List index out of range when running pytorch Dataloader

aquorio15 · January 15, 2023, 9:22am

Hi everyone,

I have made a custom dataloader which will take files from two directory and put them in a dict. This is my code for the same.

###DataLoder####

import numpy as np
import pandas as pd
from torch.utils.data import Dataset, DataLoader
import os
import hyperparams as hp
import librosa
from utils import get_spectrograms
from tqdm import tqdm
import glob
class PrepareDataset(Dataset):

def __init__(self, csv_file, source_dir, target_dir):
    # self.landmarks_frame = pd.read_csv(csv_file, sep='|', header=None)
    self.source_dir = source_dir
    self.target_dir = target_dir
    self.data = pd.read_csv(csv_file, sep=',', header=None)
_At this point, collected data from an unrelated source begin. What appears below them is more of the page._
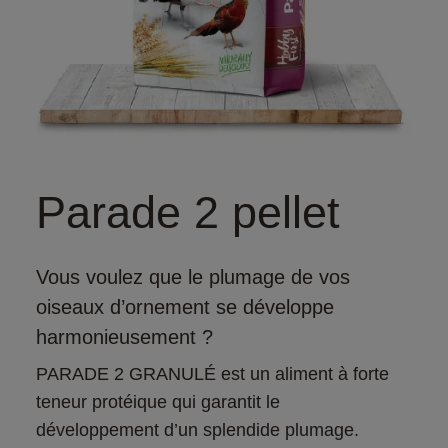
Parade 2 pellet
Vous voulez que le plumage de vos
oiseaux d’ornement se développe
harmonieusement ?
PARADE 2 GRANULÉ est un aliment à forte 
teneur protéique qui garantit le 
développement d’un splendide plumage. 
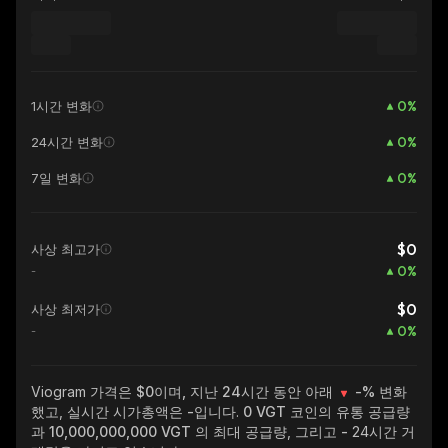
0
%
1시간 변화
0
%
24시간 변화
0
%
7일 변화
$0
사상 최고가
0
%
-
$0
사상 최저가
0
%
-
Viogram
가격은 $0이며, 지난 24시간 동안 아래
-%
변화
했고, 실시간 시가총액은
-
입니다.
0 VGT
코인의 유통 공급량
과
10,000,000,000 VGT
의 최대 공급량, 그리고
-
24시간 거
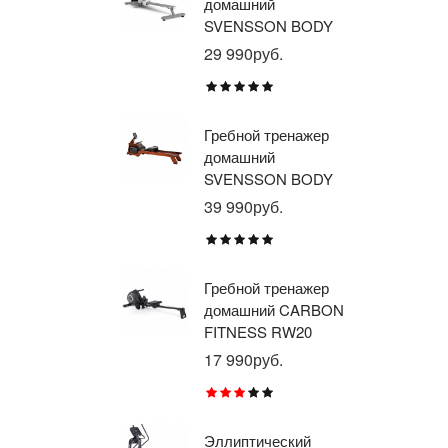
домашний
тр
SVENSSON BODY
ав
LABS WHEELO
пр
29 990руб.
35
BR
E1
TU
Гребной тренажер
Эл
домашний
тр
SVENSSON BODY
ав
LABS WAVERUN
пр
39 990руб.
21
BR
X8
Гребной тренажер
Эл
домашний CARBON
тр
FITNESS RW20
пр
BR
17 990руб.
26
RU
Эллиптический
Ве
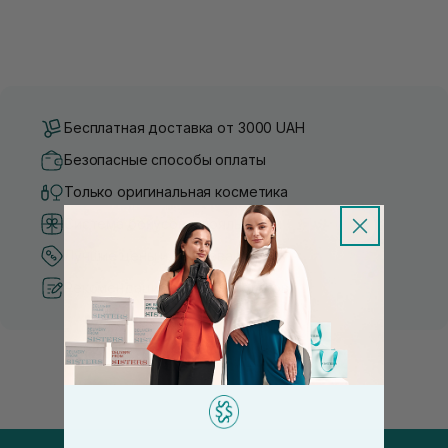
Бесплатная доставка от 3000 UAH
Безопасные способы оплаты
Только оригинальная косметика
Система бонусов и лояльности
Лучшие цены и топ товары
Рекомендации от косметологов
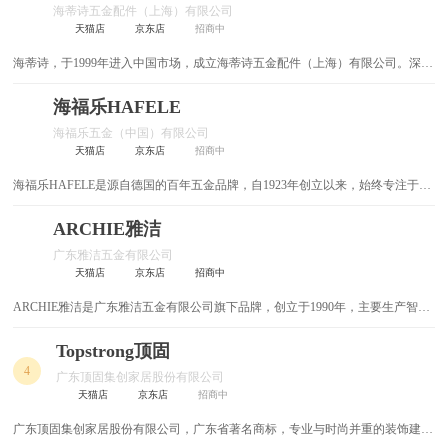
海蒂诗五金配件（上海）有限公司
建筑不锈钢
汽车用品
防水
对讲系统可视门铃
教育培训
水电管材
天猫店
京东店
招商中
海蒂诗，于1999年进入中国市场，成立海蒂诗五金配件（上海）有限公司。深耕
金融信息
五金挂件
灯饰
工程机械
门窗
合页
中国的厨房、住宅、办公家具领域，同时也涉猎中国的地产及酒店工程项目。连
续多年荣获中国橱柜行业十大五金品牌。在过去的二十多年里，海蒂诗在中国市
海福乐HAFELE
检测测试设备
金刚石工具
农业化工
机电仪器仪表
休闲娱乐
建筑玻璃
场经历了飞速的发展，成为最早为国内消费者熟知并喜爱的世界顶级五金品牌之
海福乐五金（中国）有限公司
一。今天，海蒂诗遍布中国的网络确保与中国家具制造企业、专业零售商、贸易
天猫店
京东店
招商中
医疗保健
玻璃原片
喷枪
日用五金制品
成人保健
基础建材
商的紧密合作，随时提供海蒂诗的高品质产品与解决方案，从而满足每一位中国
消费者对美好居家生活的追求。
海福乐HAFELE是源自德国的百年五金品牌，自1923年创立以来，始终专注于为
劳保用品
其他
电气
数控刀具
热缩管
建筑与家具行业提供高品质的五金解决方案。
ARCHIE雅洁
膜结构
热熔器
装配式建筑
配电箱
广东雅洁五金有限公司
天猫店
京东店
招商中
低压电器
装饰五金
ARCHIE雅洁是广东雅洁五金有限公司旗下品牌，创立于1990年，主要生产智能
门锁、建筑门锁、卫浴五金、门用五金和家具五金等产品，涵盖2000多个品种，
焊锡丝
电线电缆
拥有150多项专利技术。其产品广泛应用于家居、建筑、酒店等领域，年产能达
Topstrong顶固
2000万套以上。
4
广东顶固集创家居股份有限公司
锁具
水准仪
天猫店
京东店
招商中
电工
手动工具
广东顶固集创家居股份有限公司，广东省著名商标，专业与时尚并重的装饰建材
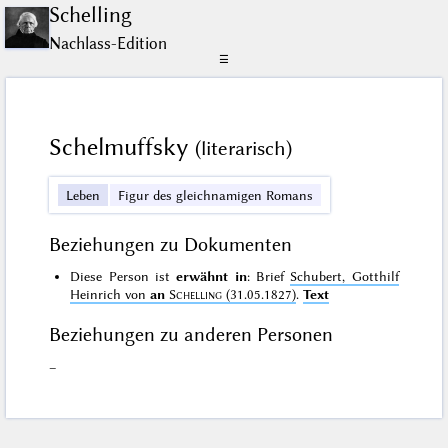
Schelling
Nachlass-Edition
☰
Schelmuffsky
(literarisch)
Leben
Figur des gleichnamigen Romans
Beziehungen zu Dokumenten
Diese Person ist
erwähnt in
: Brief
Schubert, Gotthilf
Heinrich von
an
Schelling
(31.05.1827)
.
Text
Beziehungen zu anderen Personen
–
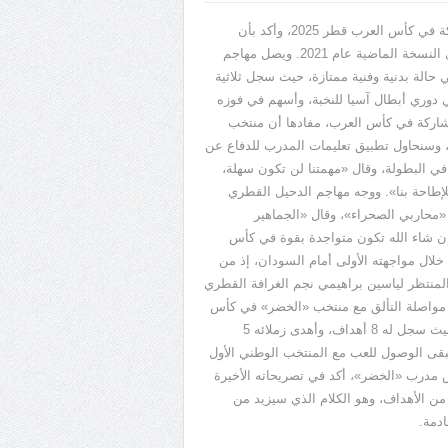
ركة في كأس العرب قطر
2025
، وأكد بأن
 النسخة الماضية عام
2021.
ويصل مهاجم
 حالة بدنية وفنية ممتازة، حيث سجل ثلاثية
urs, parking sous sol de 3 étages...
ي دوري أبطال آسيا للنخبة، وأسهم في فوزه
مشاركة في كأس العرب، مفادها أن منتخب
 وسنحاول تطبيق تعليمات المدرب للدفاع عن
ي البطولة، وقال
«
مهمتنا لن تكون سهلة،
إطاحة بنا
».
ووجه مهاجم الدحيل القطري
محاربي الصحراء
»
، وقال
«
الجماهير
وإن شاء الله تكون متواجدة بقوة في كأس
لال مواجهته الأولى أمام السودان، إذ من
لمنتظر لياسين براهيمي نجم الغرافة القطري
مواصلة التألق مع منتخب
«
الخضر
»
في كأس
حيث سجل له
8
أهداف، وأهدى زملائه
5
بقى الوصول للعب مع المنتخب الوطني الأول
ش مدرب
«
الخضر
»
، أكد في تصريحاته الأخيرة
يد من الأهداف، وهو الكلام الذي سيزيد من
ادمة
.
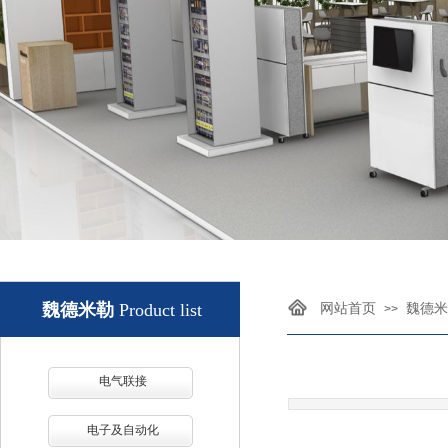
魏德米勒
Product list
网站首页
魏德米
>>
电气联接
电子及自动化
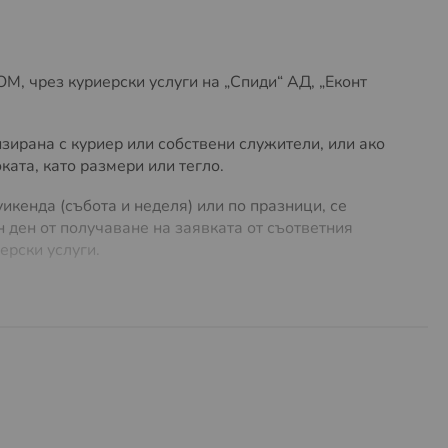
, чрез куриерски услуги на „Спиди“ АД, „Еконт
зирана с куриер или собствени служители, или ако
ата, като размери или тегло.
икенда (събота и неделя) или по празници, се
 ден от получаване на заявката от съответния
ерски услуги.
лучай на нужда. Предлагаме
безплатна доставка до
ло до
5 кг
. За поръчки с по-голямо тегло или
 на куриерски услуги, можете да намерите
ТУК
.
разходи за много обемни и тежки пратки. Същите
предварително и има право да се откаже от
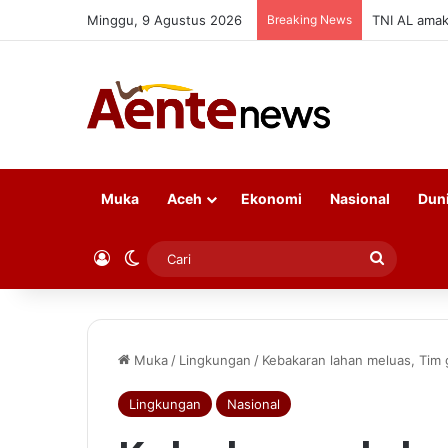
Minggu, 9 Agustus 2026
Breaking News
TNI AL amaka
Muka
Aceh
Ekonomi
Nasional
Dun
Log In
Switch skin
Cari
Muka
/
Lingkungan
/
Kebakaran lahan meluas, Tim
Lingkungan
Nasional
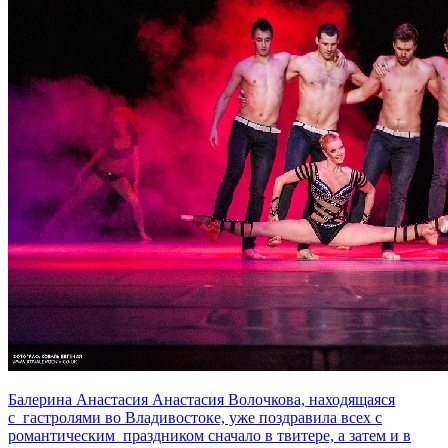
Балерина Анастасия Анастасия Волочкова, находящаяся
с гастролями во Владивостоке, уже поздравила всех с
романтическим праздником сначало в твитере, а затем и в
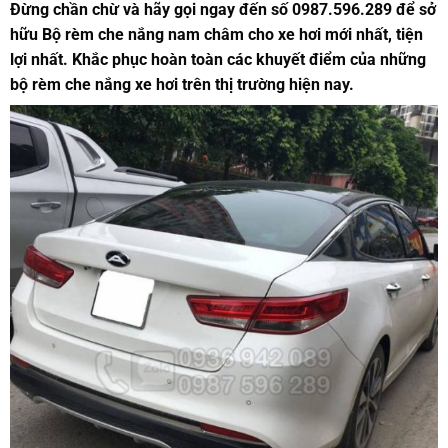
Đừng chần chừ và hãy gọi ngay đến số 0987.596.289 để sở
hữu Bộ rèm che nắng nam châm cho xe hơi mới nhất, tiện
lợi nhất. Khắc phục hoàn toàn các khuyết điểm của những
bộ rèm che nắng xe hơi trên thị trường hiện nay.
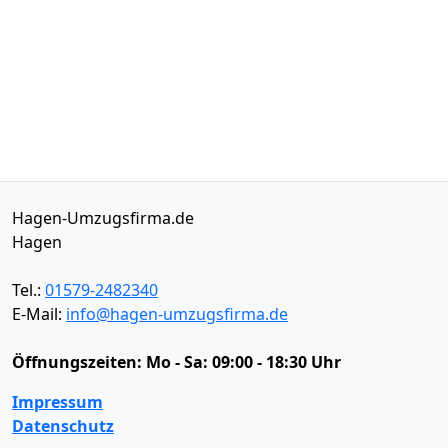
Hagen-Umzugsfirma.de
Hagen
Tel.:
01579-2482340
E-Mail:
info@hagen-umzugsfirma.de
Öffnungszeiten:
Mo - Sa: 09:00 - 18:30 Uhr
Impressum
Datenschutz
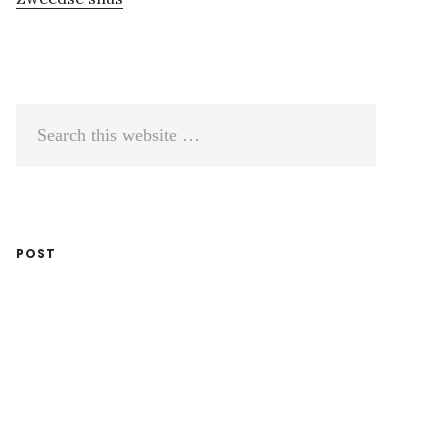
Search
this
website
POST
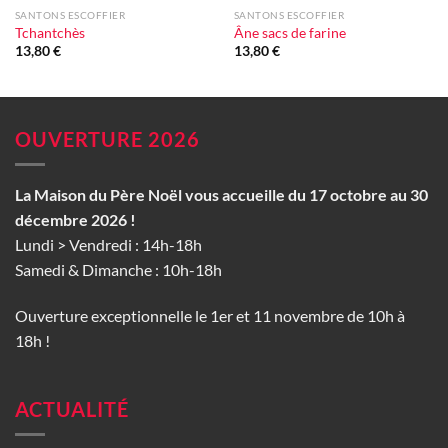
SANTONS ESCOFFIER
SANTONS ESCOFFIER
Tchantchès
Âne sacs de farine
13,80
€
13,80
€
OUVERTURE 2026
La Maison du Père Noël vous accueille du 17 octobre au 30
décembre 2026 !
Lundi > Vendredi : 14h-18h
Samedi & Dimanche : 10h-18h
Ouverture exceptionnelle le 1er et 11 novembre de 10h à
18h !
ACTUALITÉ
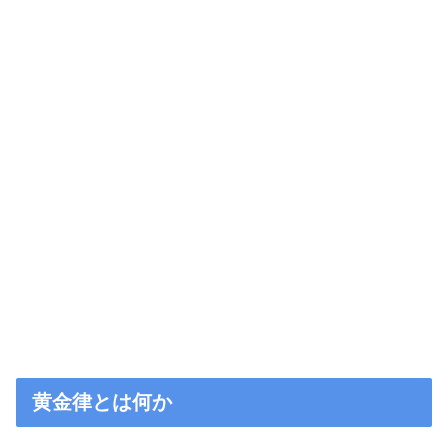
黄金律とは何か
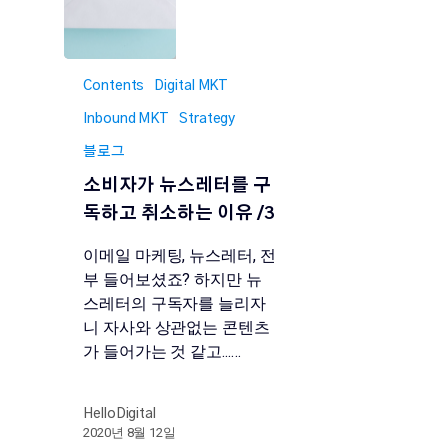
Contents
Digital MKT
Inbound MKT
Strategy
블로그
소비자가 뉴스레터를 구
독하고 취소하는 이유 /3
이메일 마케팅, 뉴스레터, 전
부 들어보셨죠? 하지만 뉴
스레터의 구독자를 늘리자
니 자사와 상관없는 콘텐츠
가 들어가는 것 같고...…
HelloDigital
2020년 8월 12일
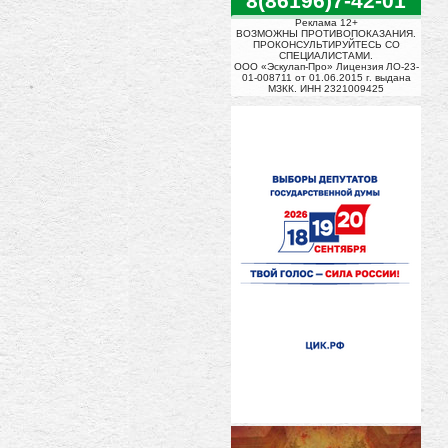
8(86196)7-42-01
Реклама 12+
ВОЗМОЖНЫ ПРОТИВОПОКАЗАНИЯ.
ПРОКОНСУЛЬТИРУЙТЕСЬ СО
СПЕЦИАЛИСТАМИ.
ООО «Эскулап-Про» Лицензия ЛО-23-
01-008711 от 01.06.2015 г. выдана
МЗКК. ИНН 2321009425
def load_wav(self, filename):
    return librosa.load(filename, sr=hp.sample_rate)

def __len__(self):
    return len([f for f in os.listdir(self.source_dir)if os.path.isfile(os.path.join(self.source_dir, f))])

def __getitem__(self, idx):

    source_file = glob.glob(self.source_dir + '/*.wav')
    target_file = glob.glob(self.target_dir + '/*.wav')
    source_wav_name = os.path.join(self.source_dir, source_file[idx]) 
    mel_source, mag_source = get_spectrograms(source_wav_name)
    
    target_wav_name = os.path.join(self.target_dir, target_file[idx]) 
    mel_target, mag_target = get_spectrograms(target_wav_name)
    
    np.save(source_wav_name[:-4] + '.pt', mel_source)
    np.save(source_wav_name[:-4] + '.mag', mag_source)
    np.save(target_wav_name[:-4] + '.pt', mel_target)
    np.save(target_wav_name[:-4] + '.mag', mag_target)

    sample = {'source_mel':mel_source, 'source_mag': mag_source, 'target_mel':mel_target, 'target_mag':mag_target}

    return sample

root_dir = ‘/content/en-hi’
dataset = PrepareDataset(os.path.join(root_dir,‘metadata.csv’), os.path.join(root_dir,‘Source’), os.path.join(root_dir,‘Target’))
dataloader = DataLoader(dataset, batch_size=1, drop_last=False, num_workers=0)
pbar = tqdm(dataloader)
for d in pbar:
pass

The issue is when i am trying to unpack the dataloader using enumerate i am getting a ‘List index out of range error’. I was successful in finding what the issue is, but i dont know how to solve it. Apparantly the idx in getitem() method is runnning even after reaching the end of the list.

Is there any way in which i can stop the idx loop after it reached the end of the list.

Thank you

srishti-git1110 · January 15, 2023, 12:39pm

Hi,
This might be directly related to the __len__ method.

Many implementations of the Sampler classes that are used by the DataLoader for sampling indices directly use the len method.

Make sure the method returns the correct length of your dataset, and also that the indices of your Map style dataset match with the indices the Sampler is using. I guess the latter is already taken care of in your case.

aquorio15 · January 15, 2023, 3:11pm

Hi thanks for the reply, I was able to solve the problem